Yann et Nadia, amoureux, se lancent dans un projet de restaurant au bord d'un lac. Ils s’endettent rapidement et leur rêve d'entrepreneurs se brise. Nadia, contrainte d'accepter un travail à l'étranger, confie provisoirement son fils à Yann. Elle disparaît...
Une Vie meilleure est le produit d’une tension permanente entre l’énergie de son personnage – Guillaume Canet, très convaincant - et l’engrenage d’un système, entre un discours prônant l’entreprenariat et une réalité brutale, gangrenée par les économies parallèles. Une œuvre maîtrisée qui se joue habilement des registres.
CORPO CELESTE (V.O.)

Marta vient juste de revenir avec sa mère et sa sœur dans sa ville natale de Calabre, après avoir grandi en Suisse. Du haut de ses treize ans, elle se sent comme une étrangère dans cette Italie du sud dévastée. Elle a l’âge de faire sa confirmation et le catéchisme est le meilleur endroit pour tenter de s’intégrer. Mais loin de ses rêves " célestes ", elle va découvrir les petits arrangements de la communauté.
Dans ce premier film remarqué à la Quinzaine des réalisateurs à Cannes et primé au festival du cinéma italien d’Annecy, Alice Rohrwacher surprend par l’acuité de son regard, la maturité de son style, la précision de l’approche des personnages, son sens du rythme, du cadre, de la lumière. La réalisatrice fait une fine description de l’âge difficile qu’est l’adolescence. La petite Yile Vianelo est surprenante de naturel. Un premier film qui est notre coup de cœur !
LES NOUVEAUX CHIENS DE GARDE

Archives à l’appui, un journaliste critique et un monteur émérite mettent les pieds dans le PAF. En 1932, l’écrivain Paul Nizan publiait Les chiens de garde pour dénoncer les philosophes et les écrivains de son époque qui, sous couvert de neutralité intellectuelle, s’imposaient en véritables gardiens de l’ordre établi. Sur le mode sardonique, Les Nouveaux Chiens de garde dénonce cette presse qui, se revendiquant indépendante, objective et pluraliste, se prétend contre-pouvoir démocratique.
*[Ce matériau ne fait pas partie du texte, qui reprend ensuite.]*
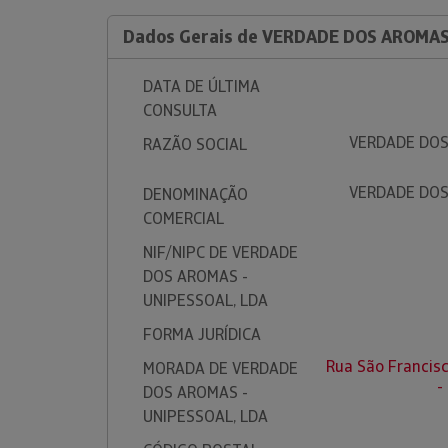
Dados Gerais de VERDADE DOS AROMAS
DATA DE ÚLTIMA
CONSULTA
VERDADE DOS
RAZÃO SOCIAL
VERDADE DOS
DENOMINAÇÃO
COMERCIAL
NIF/NIPC DE VERDADE
DOS AROMAS -
UNIPESSOAL, LDA
FORMA JURÍDICA
Rua São Francisc
MORADA DE VERDADE
-
DOS AROMAS -
UNIPESSOAL, LDA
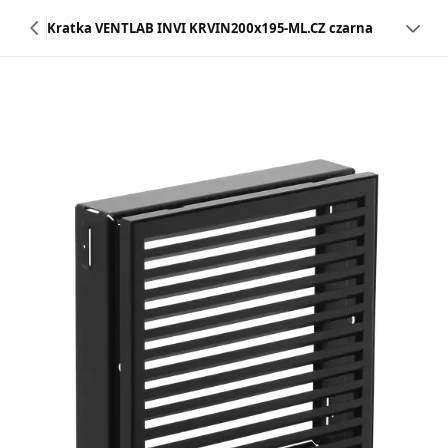
Kratka VENTLAB INVI KRVIN200x195-ML.CZ czarna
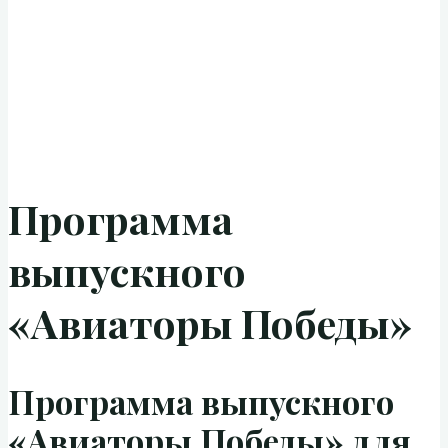
Программа
выпускного
«Авиаторы Победы»
Программа выпускного
«Авиаторы Победы» для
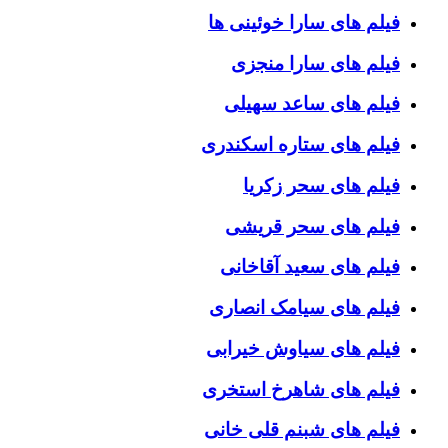
فیلم های سارا خوئینی ها
فیلم های سارا منجزی
فیلم های ساعد سهیلی
فیلم های ستاره اسکندری
فیلم های سحر زکریا
فیلم های سحر قریشی
فیلم های سعید آقاخانی
فیلم های سیامک انصاری
فیلم های سیاوش خیرابی
فیلم های شاهرخ استخری
فیلم های شبنم قلی خانی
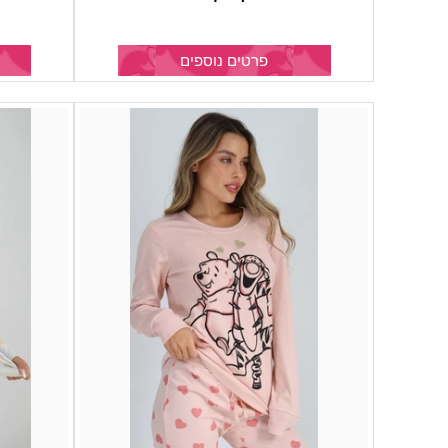
פרטים נוספים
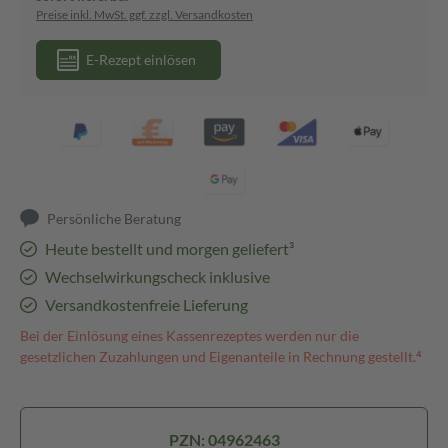
Preise inkl. MwSt. ggf. zzgl. Versandkosten
E-Rezept einlösen
Persönliche Beratung
Heute bestellt und morgen geliefert³
Wechselwirkungscheck inklusive
Versandkostenfreie Lieferung
Bei der Einlösung eines Kassenrezeptes werden nur die
gesetzlichen Zuzahlungen und Eigenanteile in Rechnung gestellt.⁴
PZN: 04962463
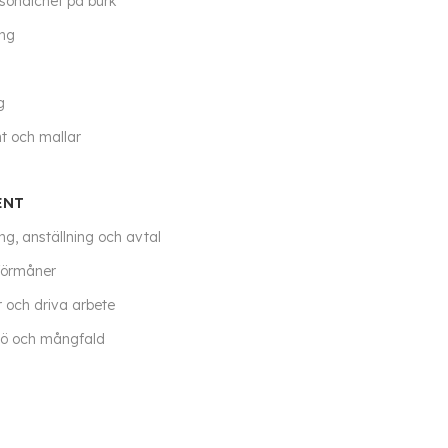
sonalchef på burk
ing
g
 och mallar
ENT
ng, anställning och avtal
förmåner
r och driva arbete
jö och mångfald
er, policy och guider
ngar och tvister
o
Avec force et précision, le film pointe la menace croissante d'une information produite par des grands groupes industriels du Cac40 et pervertie en marchandise. Le spectacle, jubilatoire, donne froid dans le dos. Un film de salubrité démocratique.
J.EDGAR (V.O. anglais)

J. Edgar Hoover, patron du FBI de 1924 à 1972, l’une des figures les plus puissantes, les plus controversées et les plus énigmatiques du 20e siècle, était à la fois craint et admiré, honni et révéré. Mais il cachait des secrets qui auraient pu ruiner son image, sa carrière et sa vie.
« A 81 ans, Clint Eastwood surprend encore en livrant un anti-film d’action, autoportrait fantasmé d’un homme et d’un pays et en chantant une grande histoire d’amour ». Positif.
« J. Edgar est une réussite, un film tourmenté et fascinant surgi des replis les plus ténébreux de l'histoire et de la psyché américaines. » Le Monde
Chef d’œuvre de science fiction et chef d’œuvre tout court : effets spéciaux révolutionnaires, quête des origines de l’homme, poésie des images, choix musicaux audacieux et spectaculaires : une prodigieuse réussite.